Given two positive integers L and R which represents a range and two more positive integers d and K. The task is to find the count of numbers in the range where digit d occurs exactly K times.

Examples:

Input: L = 11, R = 100, d = 2, k = 1
Output: 17
Required numbers are 12, 20, 21, 23, 24, 25, 26, 27, 28, 29, 32, 42, 52, 62, 72, 82 and 92.

Input: L = 95, R = 1005, d = 0, k = 2
Output: 14

Prerequisites : Digit DP

## Recommended: Please try your approach on {IDE} first, before moving on to the solution.

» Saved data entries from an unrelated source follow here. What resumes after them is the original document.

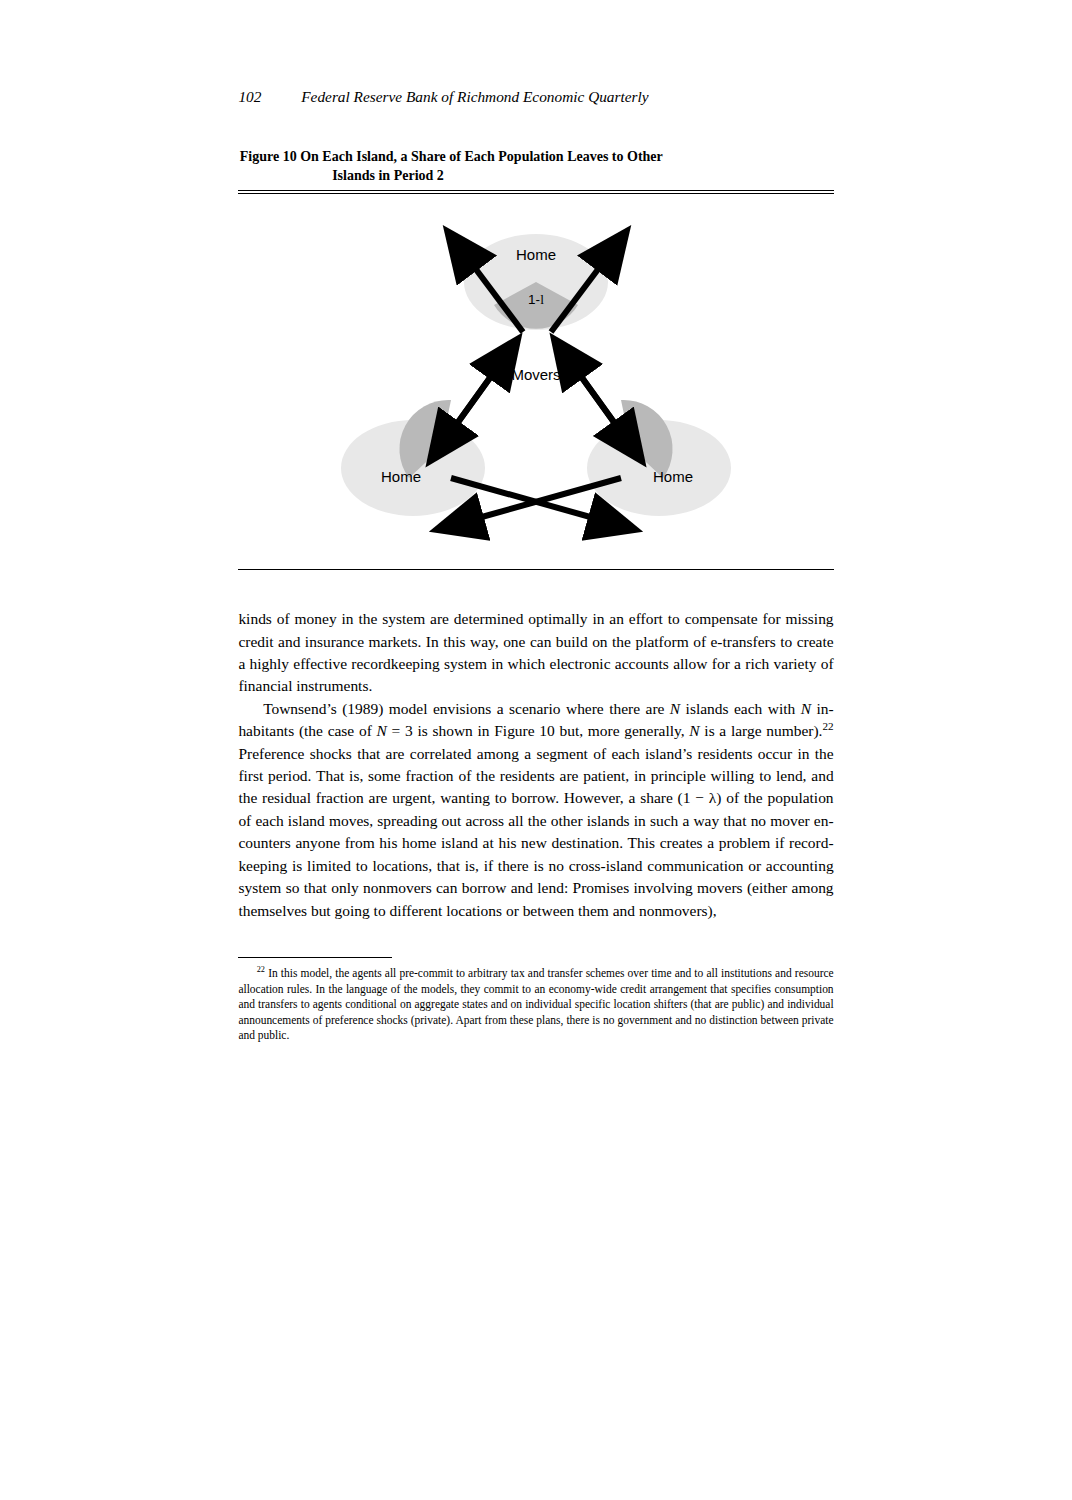102 Federal Reserve Bank of Richmond Economic Quarterly
Figure 10 On Each Island, a Share of Each Population Leaves to Other Islands in Period 2
Home 1-l Home 1-l Home 1-l Movers
kinds of money in the system are determined optimally in an effort to compensate for missing credit and insurance markets. In this way, one can build on the platform of e-transfers to create a highly effective recordkeeping system in which electronic accounts allow for a rich variety of financial instruments.
Townsend’s (1989) model envisions a scenario where there are N islands each with N inhabitants (the case of N = 3 is shown in Figure 10 but, more generally, N is a large number).22 Preference shocks that are correlated among a segment of each island’s residents occur in the first period. That is, some fraction of the residents are patient, in principle willing to lend, and the residual fraction are urgent, wanting to borrow. However, a share (1 − λ) of the population of each island moves, spreading out across all the other islands in such a way that no mover encounters anyone from his home island at his new destination. This creates a problem if recordkeeping is limited to locations, that is, if there is no cross-island communication or accounting system so that only nonmovers can borrow and lend: Promises involving movers (either among themselves but going to different locations or between them and nonmovers),
22 In this model, the agents all pre-commit to arbitrary tax and transfer schemes over time and to all institutions and resource allocation rules. In the language of the models, they commit to an economy-wide credit arrangement that specifies consumption and transfers to agents conditional on aggregate states and on individual specific location shifters (that are public) and individual announcements of preference shocks (private). Apart from these plans, there is no government and no distinction between private and public.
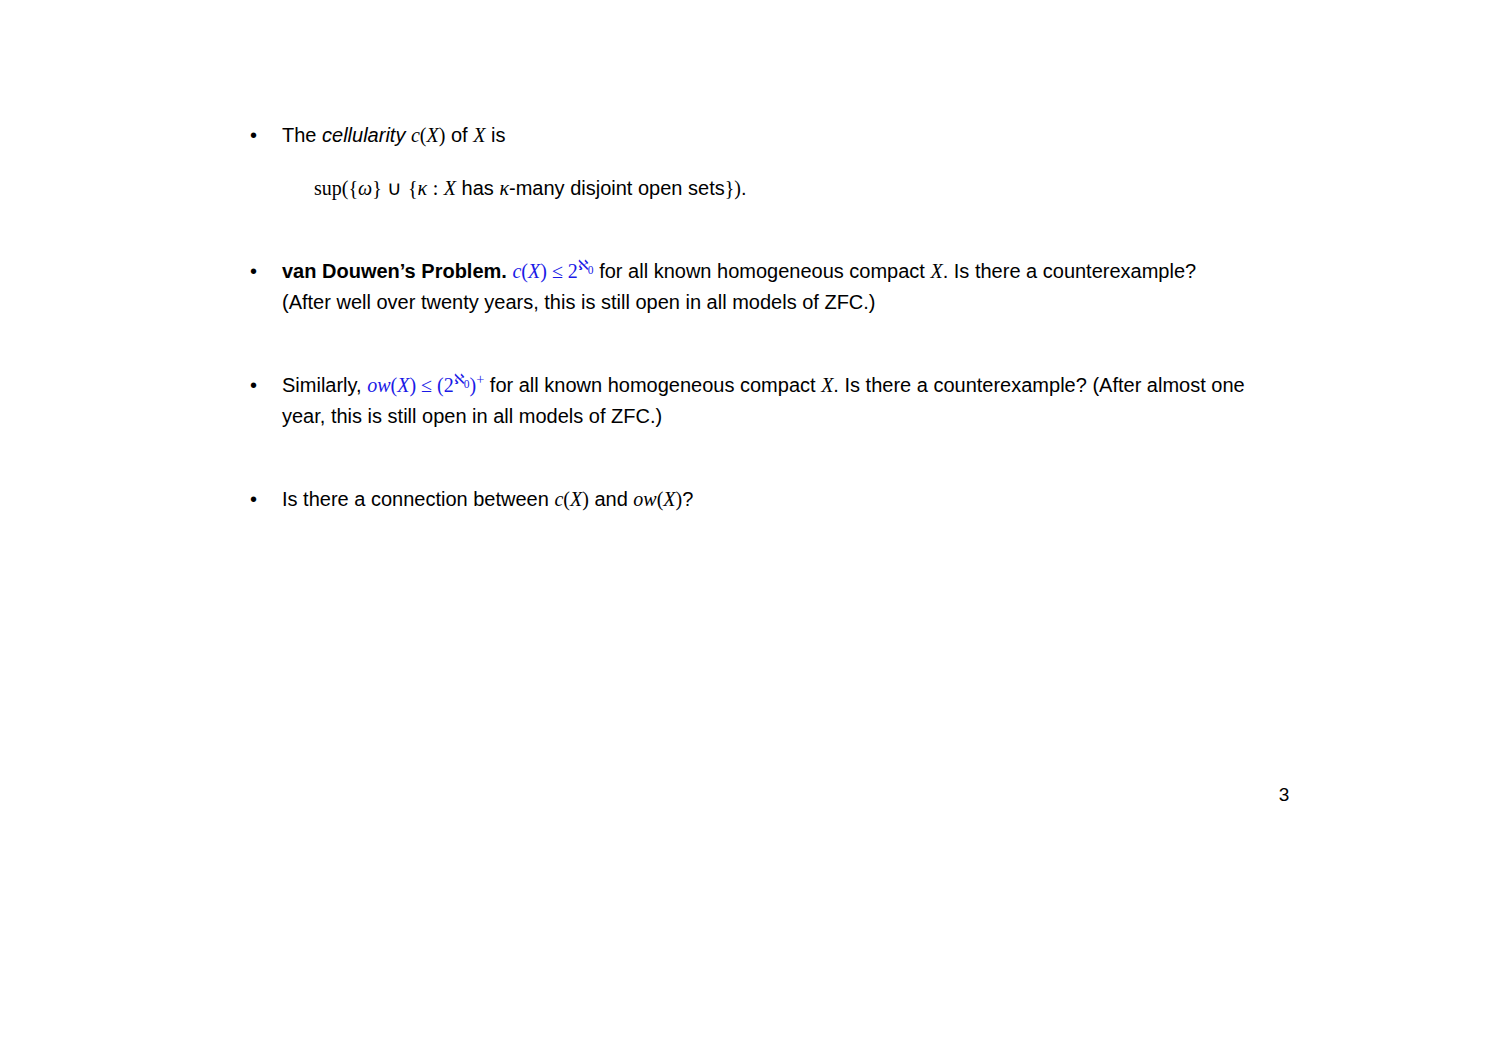The cellularity c(X) of X is
sup({ω} ∪ {κ : X has κ-many disjoint open sets}).
van Douwen’s Problem. c(X) ≤ 2ℵ0 for all known homogeneous compact X. Is there a counterexample? (After well over twenty years, this is still open in all models of ZFC.)
Similarly, ow(X) ≤ (2ℵ0)+ for all known homogeneous compact X. Is there a counterexample? (After almost one year, this is still open in all models of ZFC.)
Is there a connection between c(X) and ow(X)?
3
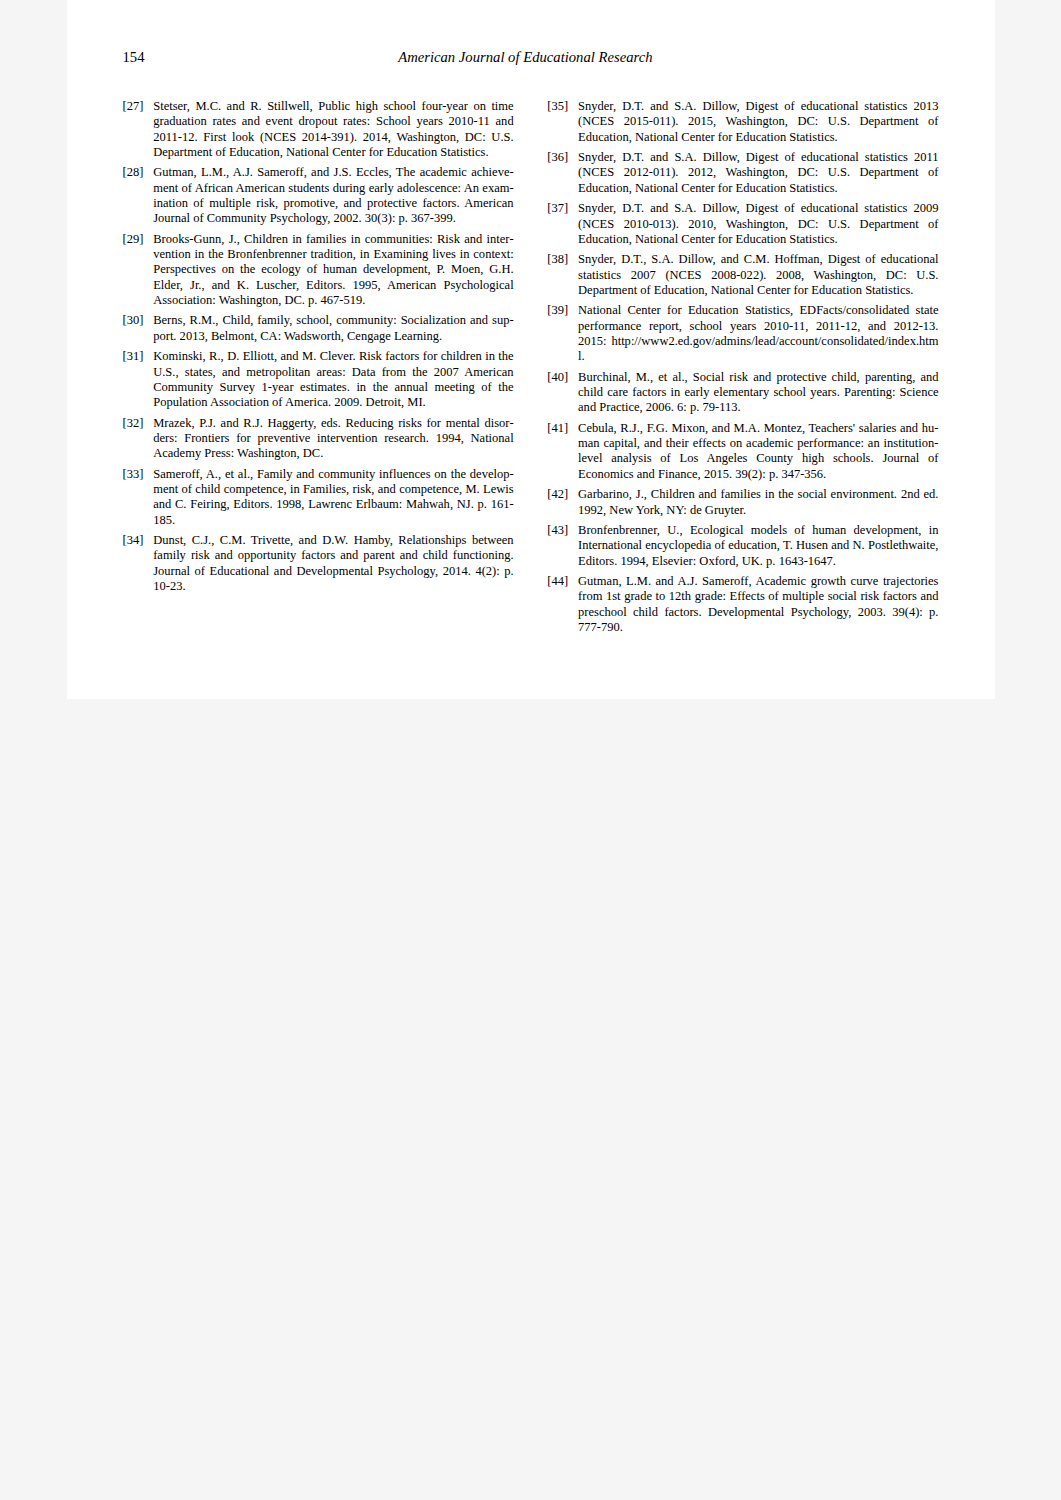154
American Journal of Educational Research
[27] Stetser, M.C. and R. Stillwell, Public high school four-year on time graduation rates and event dropout rates: School years 2010-11 and 2011-12. First look (NCES 2014-391). 2014, Washington, DC: U.S. Department of Education, National Center for Education Statistics.
[28] Gutman, L.M., A.J. Sameroff, and J.S. Eccles, The academic achievement of African American students during early adolescence: An examination of multiple risk, promotive, and protective factors. American Journal of Community Psychology, 2002. 30(3): p. 367-399.
[29] Brooks-Gunn, J., Children in families in communities: Risk and intervention in the Bronfenbrenner tradition, in Examining lives in context: Perspectives on the ecology of human development, P. Moen, G.H. Elder, Jr., and K. Luscher, Editors. 1995, American Psychological Association: Washington, DC. p. 467-519.
[30] Berns, R.M., Child, family, school, community: Socialization and support. 2013, Belmont, CA: Wadsworth, Cengage Learning.
[31] Kominski, R., D. Elliott, and M. Clever. Risk factors for children in the U.S., states, and metropolitan areas: Data from the 2007 American Community Survey 1-year estimates. in the annual meeting of the Population Association of America. 2009. Detroit, MI.
[32] Mrazek, P.J. and R.J. Haggerty, eds. Reducing risks for mental disorders: Frontiers for preventive intervention research. 1994, National Academy Press: Washington, DC.
[33] Sameroff, A., et al., Family and community influences on the development of child competence, in Families, risk, and competence, M. Lewis and C. Feiring, Editors. 1998, Lawrenc Erlbaum: Mahwah, NJ. p. 161-185.
[34] Dunst, C.J., C.M. Trivette, and D.W. Hamby, Relationships between family risk and opportunity factors and parent and child functioning. Journal of Educational and Developmental Psychology, 2014. 4(2): p. 10-23.
[35] Snyder, D.T. and S.A. Dillow, Digest of educational statistics 2013 (NCES 2015-011). 2015, Washington, DC: U.S. Department of Education, National Center for Education Statistics.
[36] Snyder, D.T. and S.A. Dillow, Digest of educational statistics 2011 (NCES 2012-011). 2012, Washington, DC: U.S. Department of Education, National Center for Education Statistics.
[37] Snyder, D.T. and S.A. Dillow, Digest of educational statistics 2009 (NCES 2010-013). 2010, Washington, DC: U.S. Department of Education, National Center for Education Statistics.
[38] Snyder, D.T., S.A. Dillow, and C.M. Hoffman, Digest of educational statistics 2007 (NCES 2008-022). 2008, Washington, DC: U.S. Department of Education, National Center for Education Statistics.
[39] National Center for Education Statistics, EDFacts/consolidated state performance report, school years 2010-11, 2011-12, and 2012-13. 2015: http://www2.ed.gov/admins/lead/account/consolidated/index.html.
[40] Burchinal, M., et al., Social risk and protective child, parenting, and child care factors in early elementary school years. Parenting: Science and Practice, 2006. 6: p. 79-113.
[41] Cebula, R.J., F.G. Mixon, and M.A. Montez, Teachers' salaries and human capital, and their effects on academic performance: an institution-level analysis of Los Angeles County high schools. Journal of Economics and Finance, 2015. 39(2): p. 347-356.
[42] Garbarino, J., Children and families in the social environment. 2nd ed. 1992, New York, NY: de Gruyter.
[43] Bronfenbrenner, U., Ecological models of human development, in International encyclopedia of education, T. Husen and N. Postlethwaite, Editors. 1994, Elsevier: Oxford, UK. p. 1643-1647.
[44] Gutman, L.M. and A.J. Sameroff, Academic growth curve trajectories from 1st grade to 12th grade: Effects of multiple social risk factors and preschool child factors. Developmental Psychology, 2003. 39(4): p. 777-790.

Approach: Firstly, if we are able to count the required numbers upto R i.e. in the range [0, R], we can easily reach our answer in the range [L, R] by solving for from zero to R and then subtracting the answer we get after solving for from zero to L – 1. Now, we need to define the DP states.
DP States:

• Since we can consider our number as a sequence of digits, one state is the position at which we are currently in. This position can have values from 0 to 18 if we are dealing with the numbers upto 1018. In each recursive call, we try to build the sequence from left to right by placing a digit from 0 to 9.
• Second state is the count which defines the number of times, we have placed digit d so far.
• Another state is the boolean variable tight which tells the number we are trying to build has already become smaller than R so that in the upcoming recursive calls we can place any digit from 0 to 9. If the number has not become smaller, maximum limit of digit we can place is digit at current position in R.
• Last state is also boolean variable nonz which helps to consider the situation if are any leading zeroes in the number we are building, we don’t need to count them.
• In the final recursive call, when we are at the last position if the count of digit d is equal to K, return 1 otherwise return 0.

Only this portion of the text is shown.